* _AIM OF THE EXERCISE_:
Each line of the data that includes "Helax" must be copied.

Stored items from a collection
◇ ◇ ◇ ◇ ◇

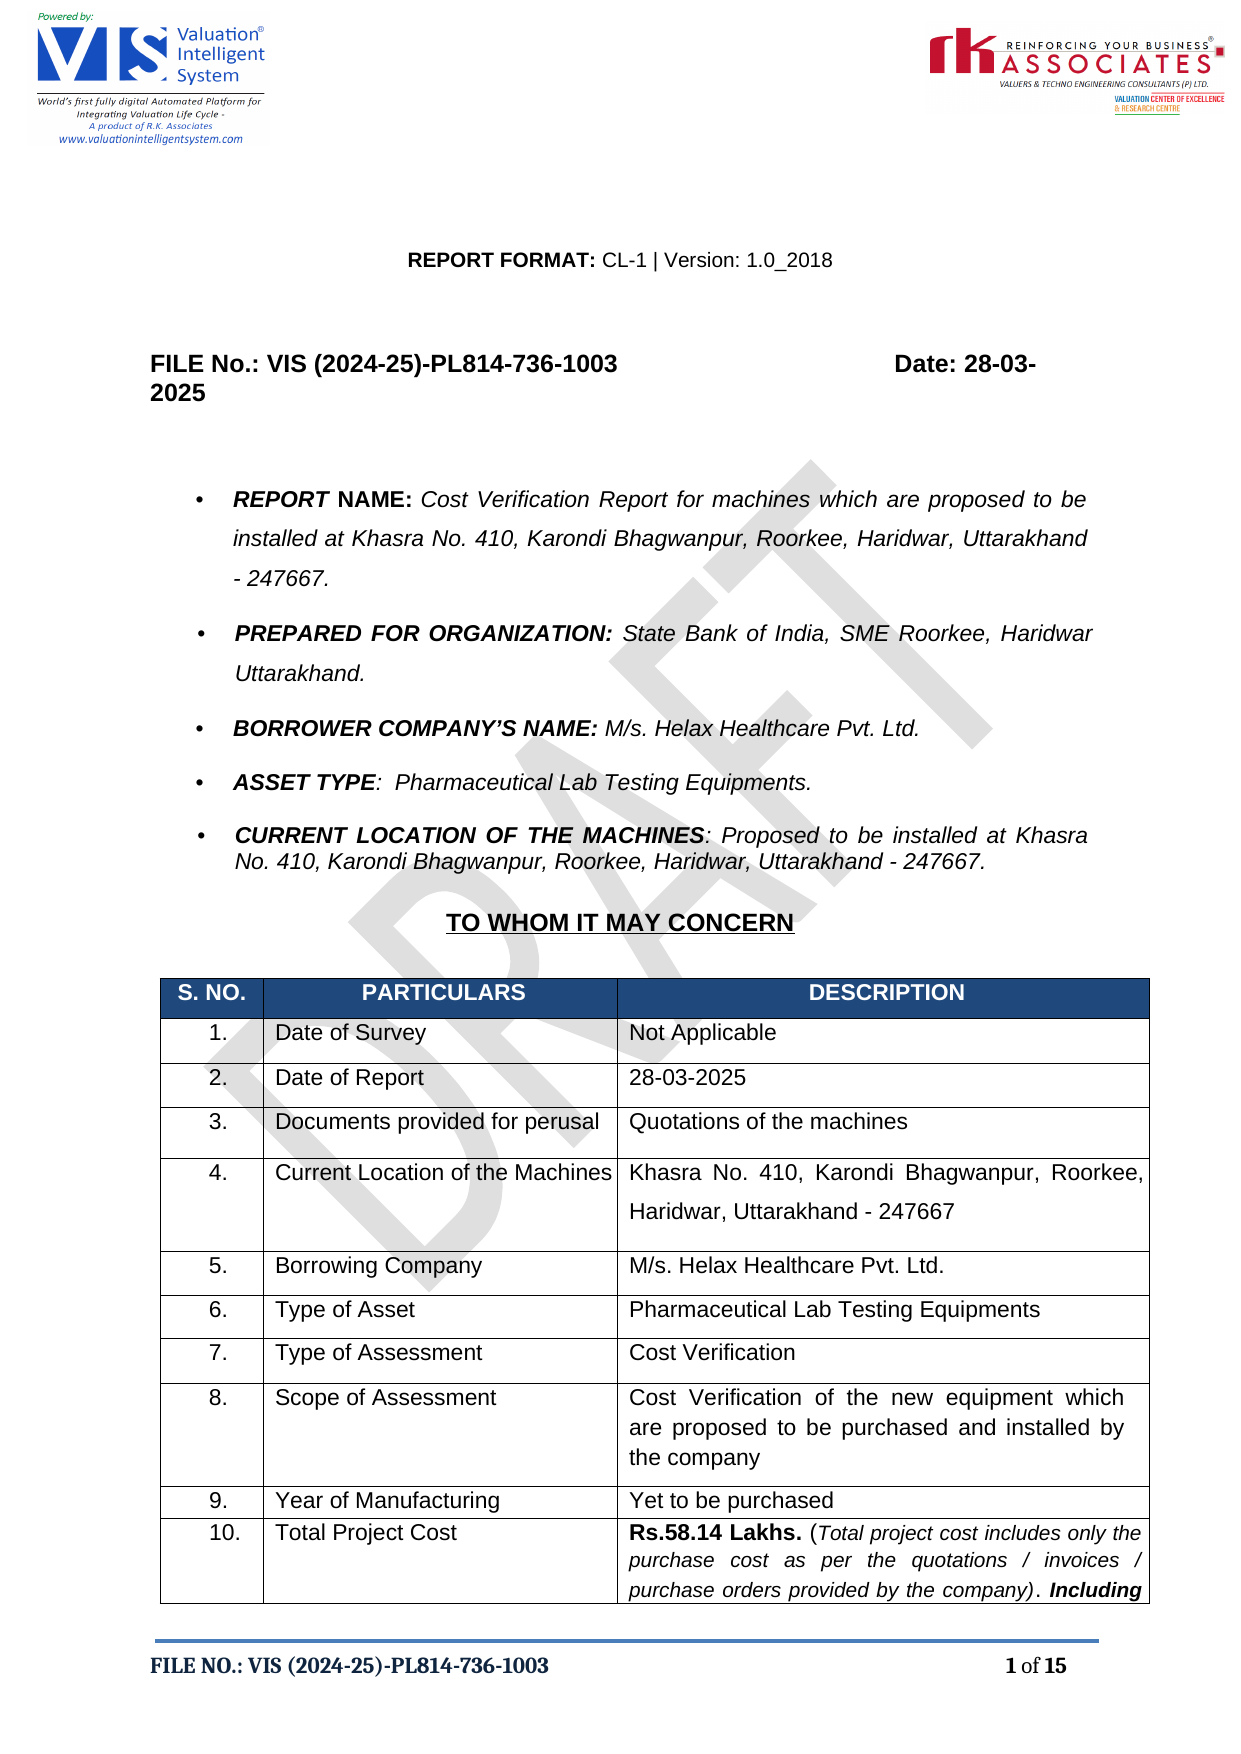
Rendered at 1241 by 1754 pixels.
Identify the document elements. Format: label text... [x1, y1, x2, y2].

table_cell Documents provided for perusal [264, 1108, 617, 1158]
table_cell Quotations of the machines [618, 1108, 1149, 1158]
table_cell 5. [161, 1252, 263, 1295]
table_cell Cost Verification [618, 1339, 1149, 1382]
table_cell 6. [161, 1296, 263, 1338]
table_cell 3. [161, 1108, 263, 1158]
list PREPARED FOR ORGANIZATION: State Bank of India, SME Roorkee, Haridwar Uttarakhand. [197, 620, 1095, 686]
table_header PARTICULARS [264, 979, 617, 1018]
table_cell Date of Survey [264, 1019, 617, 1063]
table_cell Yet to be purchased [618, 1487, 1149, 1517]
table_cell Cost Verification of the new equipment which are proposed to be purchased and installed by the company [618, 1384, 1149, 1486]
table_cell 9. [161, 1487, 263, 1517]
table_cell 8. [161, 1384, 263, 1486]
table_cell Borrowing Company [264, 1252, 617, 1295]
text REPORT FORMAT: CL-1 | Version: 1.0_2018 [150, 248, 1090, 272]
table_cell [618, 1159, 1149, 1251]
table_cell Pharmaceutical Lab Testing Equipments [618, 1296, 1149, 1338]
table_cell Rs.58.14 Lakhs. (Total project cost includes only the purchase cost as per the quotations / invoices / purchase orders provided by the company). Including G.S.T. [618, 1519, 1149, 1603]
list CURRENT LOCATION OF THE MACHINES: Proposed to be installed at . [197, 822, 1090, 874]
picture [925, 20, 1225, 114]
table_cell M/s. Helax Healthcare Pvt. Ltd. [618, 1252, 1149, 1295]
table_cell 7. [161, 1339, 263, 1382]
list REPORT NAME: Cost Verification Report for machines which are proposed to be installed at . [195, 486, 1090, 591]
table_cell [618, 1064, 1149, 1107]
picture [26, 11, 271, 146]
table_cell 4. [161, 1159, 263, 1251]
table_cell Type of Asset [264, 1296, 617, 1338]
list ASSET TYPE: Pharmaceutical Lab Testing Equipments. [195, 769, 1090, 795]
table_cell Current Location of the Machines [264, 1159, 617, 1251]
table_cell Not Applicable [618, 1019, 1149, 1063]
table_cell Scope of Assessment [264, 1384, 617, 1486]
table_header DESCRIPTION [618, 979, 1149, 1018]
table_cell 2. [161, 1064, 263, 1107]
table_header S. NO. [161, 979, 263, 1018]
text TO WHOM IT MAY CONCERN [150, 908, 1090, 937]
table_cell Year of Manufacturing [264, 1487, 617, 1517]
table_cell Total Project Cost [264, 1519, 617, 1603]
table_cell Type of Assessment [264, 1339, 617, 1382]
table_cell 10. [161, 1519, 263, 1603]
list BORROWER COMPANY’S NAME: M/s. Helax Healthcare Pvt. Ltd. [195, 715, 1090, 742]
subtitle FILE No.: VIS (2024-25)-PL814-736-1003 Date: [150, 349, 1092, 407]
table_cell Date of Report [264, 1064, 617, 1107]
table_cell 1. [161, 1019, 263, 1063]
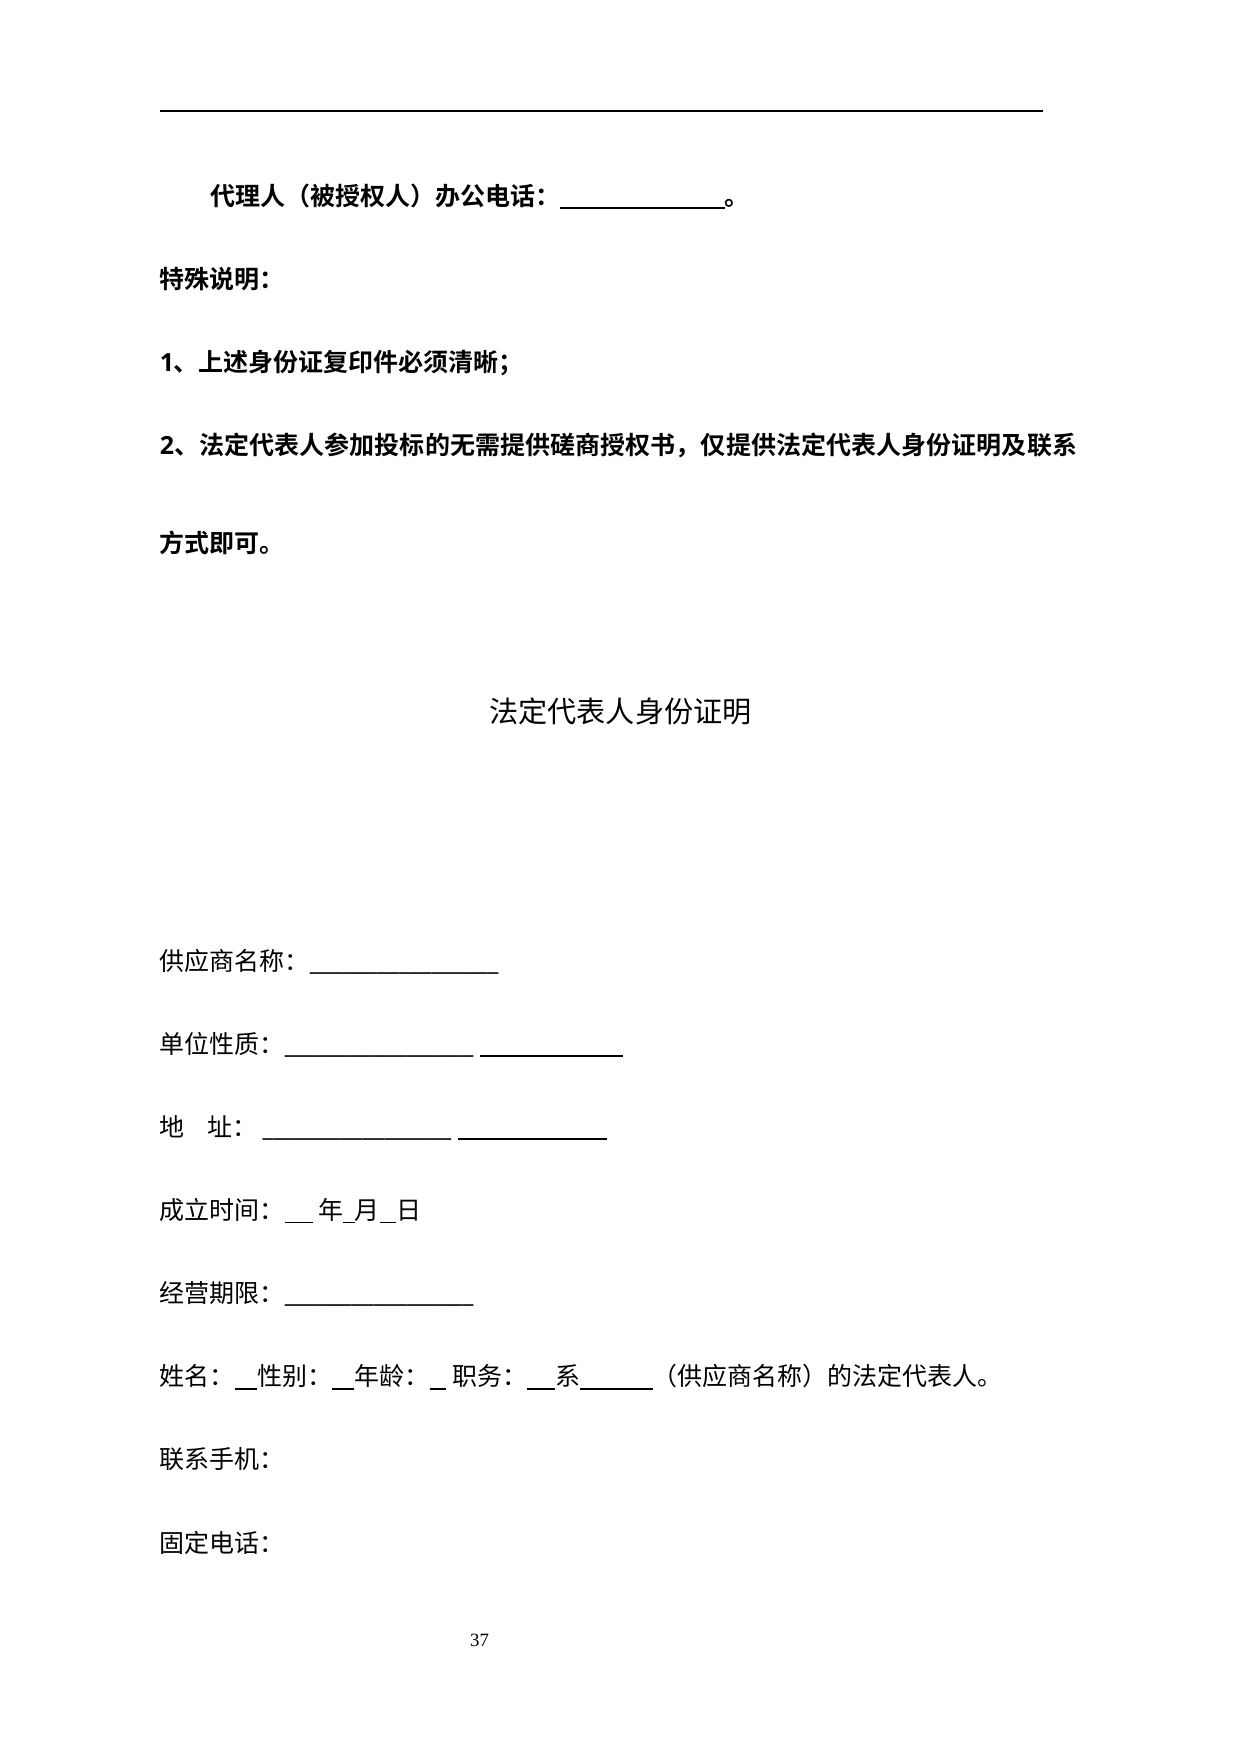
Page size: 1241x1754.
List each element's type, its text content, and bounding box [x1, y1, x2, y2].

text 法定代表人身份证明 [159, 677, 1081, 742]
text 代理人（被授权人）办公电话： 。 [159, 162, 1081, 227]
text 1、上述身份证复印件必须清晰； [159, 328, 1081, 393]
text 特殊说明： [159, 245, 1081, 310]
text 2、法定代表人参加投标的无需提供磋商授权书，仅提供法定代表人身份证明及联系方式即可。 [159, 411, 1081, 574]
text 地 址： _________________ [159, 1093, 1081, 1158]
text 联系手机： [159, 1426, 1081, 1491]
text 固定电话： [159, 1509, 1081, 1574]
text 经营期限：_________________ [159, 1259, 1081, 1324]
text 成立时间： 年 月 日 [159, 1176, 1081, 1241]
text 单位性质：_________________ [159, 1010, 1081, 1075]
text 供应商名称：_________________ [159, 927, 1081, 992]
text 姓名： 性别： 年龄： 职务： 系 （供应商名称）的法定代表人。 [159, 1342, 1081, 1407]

◇ ◇ ◇ ◇ ◇

* _WRITTEN RESPONSE_:
table_cell M/s. Helax Healthcare Pvt. Ltd. [618, 1252, 1149, 1295]
list BORROWER COMPANY’S NAME: M/s. Helax Healthcare Pvt. Ltd. [195, 715, 1090, 742]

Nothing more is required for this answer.